L'État n'est pas la patrie, c'est l'abstraction, la fiction métaphysique, mystique, politique, juridique de la patrie. Les masses populaires de tous les pays aiment profondément leur patrie ; mais c'est un amour réel, naturel. Pas une idée : un fait... Et c'est pour cela que je me sens franchement et toujours la patriote de toutes les patries opprimées.
La morale n'a pas d'autre source, d'autre stimulant, d'autre cause, d'autre objet que la liberté. Elle n'est elle-même rien que liberté. Toutes les restrictions qu'on a imposées à cette dernière dans le but de protéger la morale ont donc toujours tourné au détriment de celle-ci.
Je n'hésite pas à dire que l'État c'est le mal, mais un mal historiquement nécessaire, aussi nécessaire dans le passé que le sera tôt ou tard son extinction complète [...]. L'État n'est point la société, il n'en est qu'une forme historique aussi brutale qu'abstraite.

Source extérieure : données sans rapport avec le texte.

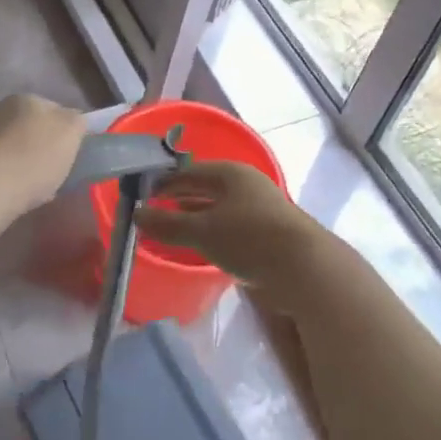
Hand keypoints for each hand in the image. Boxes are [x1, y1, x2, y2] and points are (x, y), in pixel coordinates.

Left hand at [0, 94, 87, 236]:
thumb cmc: (32, 158)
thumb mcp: (71, 133)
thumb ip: (77, 122)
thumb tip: (74, 122)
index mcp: (26, 98)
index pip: (55, 110)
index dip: (67, 133)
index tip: (72, 156)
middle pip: (30, 129)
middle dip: (42, 149)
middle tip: (54, 175)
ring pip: (11, 149)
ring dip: (21, 165)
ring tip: (32, 191)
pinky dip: (3, 180)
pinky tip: (9, 196)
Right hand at [135, 161, 337, 310]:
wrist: (305, 268)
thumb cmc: (249, 239)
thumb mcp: (202, 232)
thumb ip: (167, 224)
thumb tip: (136, 214)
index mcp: (230, 173)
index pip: (189, 171)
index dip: (165, 181)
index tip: (143, 194)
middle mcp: (245, 184)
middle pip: (205, 186)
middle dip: (180, 197)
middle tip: (154, 209)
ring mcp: (259, 207)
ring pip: (219, 207)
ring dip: (195, 215)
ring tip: (172, 227)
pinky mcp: (268, 232)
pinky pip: (230, 225)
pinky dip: (212, 231)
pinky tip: (201, 245)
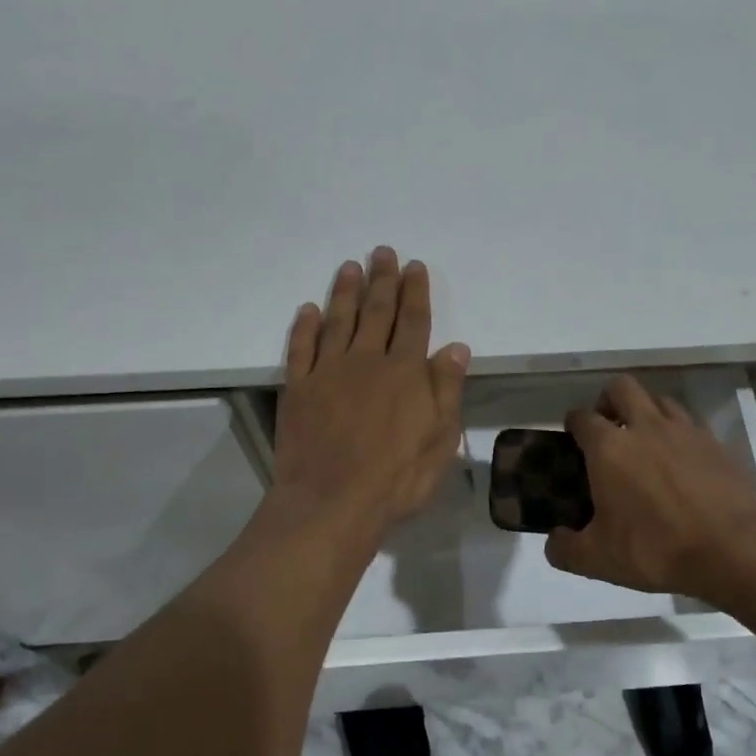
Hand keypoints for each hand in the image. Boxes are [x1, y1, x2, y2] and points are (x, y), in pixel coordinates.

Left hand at [273, 247, 470, 536]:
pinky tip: (308, 310)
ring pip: (338, 321)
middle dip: (382, 281)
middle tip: (382, 252)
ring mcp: (328, 373)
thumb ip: (446, 389)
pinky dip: (305, 327)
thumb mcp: (440, 438)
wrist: (332, 502)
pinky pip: (301, 349)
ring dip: (345, 292)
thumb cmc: (397, 477)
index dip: (415, 292)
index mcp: (405, 372)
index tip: (414, 266)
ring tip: (349, 267)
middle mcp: (366, 361)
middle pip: (376, 312)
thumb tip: (456, 348)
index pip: (413, 322)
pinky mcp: (298, 389)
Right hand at [545, 375, 755, 601]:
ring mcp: (685, 431)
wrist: (732, 550)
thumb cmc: (655, 549)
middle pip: (621, 388)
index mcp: (609, 448)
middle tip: (608, 428)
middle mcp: (645, 427)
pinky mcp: (716, 444)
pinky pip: (691, 424)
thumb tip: (554, 542)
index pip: (582, 417)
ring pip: (659, 399)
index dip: (573, 424)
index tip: (572, 438)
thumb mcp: (598, 560)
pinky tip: (681, 461)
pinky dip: (679, 434)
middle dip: (609, 401)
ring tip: (645, 441)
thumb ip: (566, 549)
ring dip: (646, 412)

L'État c'est l'autorité, c'est la force, c'est l'ostentation et l'infatuation de la force. Il ne s'insinue pas, il ne cherche pas à convertir : et toutes les fois qu'il s'en mêle, il le fait de très mauvaise grâce ; car sa nature, ce n'est point de persuader, mais de s'imposer, de forcer.
L'État garantit toujours ce qu'il trouve : aux uns leurs richesses, aux autres la pauvreté ; aux uns la liberté fondée sur la propriété ; aux autres l'esclavage, conséquence fatale de leur misère.

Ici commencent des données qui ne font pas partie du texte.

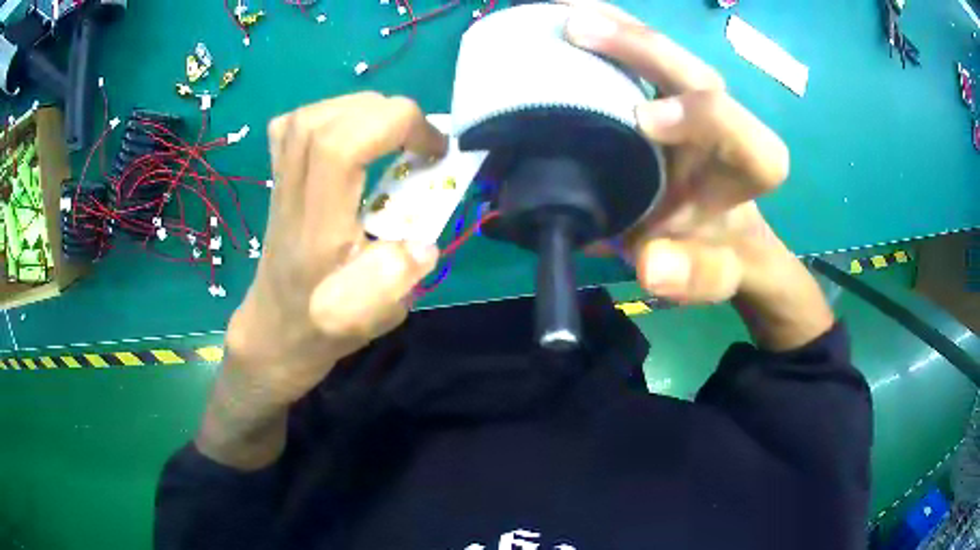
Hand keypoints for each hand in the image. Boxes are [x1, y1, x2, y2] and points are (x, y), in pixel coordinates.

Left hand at [226, 92, 445, 405]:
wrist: (276, 329)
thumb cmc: (322, 327)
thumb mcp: (370, 317)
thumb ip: (398, 278)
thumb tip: (424, 239)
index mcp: (318, 227)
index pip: (341, 145)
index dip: (396, 127)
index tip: (435, 151)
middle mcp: (295, 194)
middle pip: (328, 120)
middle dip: (389, 115)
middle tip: (421, 143)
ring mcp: (281, 181)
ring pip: (312, 115)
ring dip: (364, 110)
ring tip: (393, 134)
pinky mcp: (280, 175)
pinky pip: (296, 124)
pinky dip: (331, 114)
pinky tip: (351, 134)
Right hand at [563, 1, 790, 303]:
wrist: (714, 232)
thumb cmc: (716, 252)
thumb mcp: (710, 276)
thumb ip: (693, 275)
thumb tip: (651, 264)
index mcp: (748, 169)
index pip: (748, 137)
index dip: (704, 117)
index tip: (644, 119)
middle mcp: (724, 123)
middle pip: (698, 73)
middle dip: (643, 47)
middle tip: (578, 27)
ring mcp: (690, 101)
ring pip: (663, 53)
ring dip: (614, 25)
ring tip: (561, 8)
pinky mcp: (662, 93)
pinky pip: (635, 56)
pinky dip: (602, 33)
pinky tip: (563, 18)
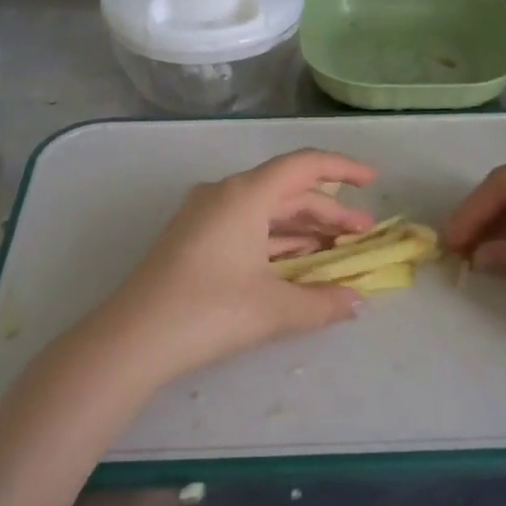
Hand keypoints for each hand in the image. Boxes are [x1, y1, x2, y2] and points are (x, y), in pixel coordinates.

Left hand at [86, 150, 377, 389]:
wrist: (134, 338)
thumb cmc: (209, 311)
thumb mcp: (275, 308)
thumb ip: (323, 302)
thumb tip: (356, 302)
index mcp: (245, 195)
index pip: (304, 166)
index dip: (342, 170)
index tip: (372, 181)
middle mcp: (223, 195)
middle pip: (287, 191)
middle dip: (328, 212)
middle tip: (363, 235)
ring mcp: (203, 216)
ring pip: (265, 212)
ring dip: (302, 228)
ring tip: (336, 249)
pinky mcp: (191, 240)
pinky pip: (245, 228)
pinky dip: (275, 241)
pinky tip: (295, 261)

Parti de l'état de gorille, l'homme n'arrive que très difficilement à la conscience de son humanité et à la réalisation de sa liberté. Il ne le fait qu'en se complétant de tous les individus qui l'entourent, et seulement grâce au travail et à la puissance collective de la société. La société, loin d'amoindrir et de limiter, crée au contraire la liberté des individus humains.
C'est en cherchant l'impossible que l'homme a toujours réalisé le possible. Ceux qui se sont sagement limités à ce qui leur paraissait le possible n'ont jamais avancé d'un seul pas.
Toute théorie conséquence et sincère de l'État est essentiellement fondée sur le principe de l'autorité, c'est-à-dire sur cette idée [...] que les masses, toujours incapables de se gouverner, devront subir en tout temps le joug bienfaisant d'une sagesse et d'une justice qui, d'une manière ou d'une autre, leur seront imposées d'en haut.
L'État a toujours été le patrimoine d'une classe privilégiée quelconque : classe sacerdotale, nobiliaire, bourgeoise ; classe bureaucratique à la fin, lorsque, toutes les autres classes s'étant épuisées, l'État tombe ou s'élève, comme on voudra, à la condition de machine.
Puisque le prolétaire, le travailleur manuel, l'homme de peine, est le représentant historique du dernier esclavage sur terre, son émancipation est l'émancipation de tout le monde, son triomphe est le triomphe final de l'humanité.